He was not permitted to sell from the dealership premises in 1954, according to African-American New Car Dealers, a historical database created by former Ford Motor Co. executive Rusty Restuccia.
“I sold more cars in a year than three of our salesmen put together,” Johnson told The History Makers, a collection of oral histories capturing the Black experience.
Johnson spent 15 years asking to lead a GM dealership, according to the Chicago Sun-Times. In 2008 Johnson told Automotive News that he appealed to Martin Luther King Jr., who took Johnson’s case to President John F. Kennedy for help petitioning the Detroit automakers.
He succeeded in 1967, taking over a struggling Chicago Oldsmobile dealership and becoming the first Black dealer for GM.
He turned the dealership around in a year, according to the Sun-Times, and remained there until 1971, when he took over a Chicago Cadillac dealership. He relocated the dealership to Tinley Park and built new facilities.
He sold the Cadillac dealership in 1995, concluding a 41-year career in the automotive industry.

### [Dataset extract]
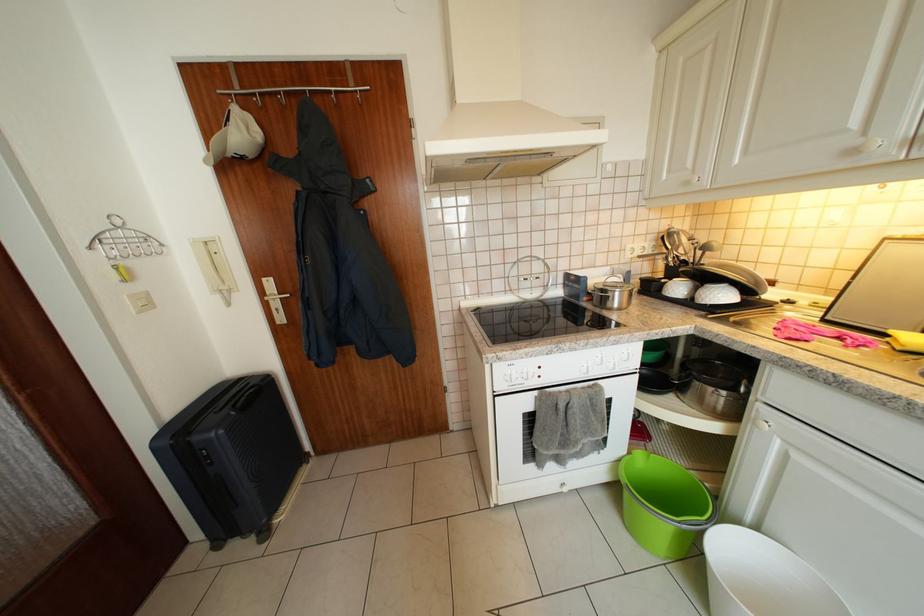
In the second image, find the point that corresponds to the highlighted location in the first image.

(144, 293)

### [Apply what you read]
a – Answer each question from the excerpt about Johnson's career as a car dealer, one answer per line:
(i) In what year did Johnson become GM's first Black dealer?
(ii) To what town did he move the Cadillac dealership?
(iii) How many years did his career in the automotive industry last?
b – Resume the account of Johnson's career as a car dealer, picking up after its final sentence about the 1995 sale.

### [Responses for each task]
a –
(i) 1967
(ii) Tinley Park
(iii) 41 years

b –
Along the way, he was a catalyst for the establishment of the first minority dealer organization in 1970 and played a foundational role in GM’s Black Dealer Advisory Council, which helped establish the General Motors Minority Dealers Association.
His suggestion for minority dealer training encouraged GM to create a minority dealer academy in 1972.
Johnson was given the Time Magazine Quality Dealer Award in 1974.
Johnson was also an activist, campaigning for Chicago’s first Black mayor and making the first large donation to Barack Obama’s Senate campaign, according to the Chicago Sun-Times. He was a lifelong member of the NAACP.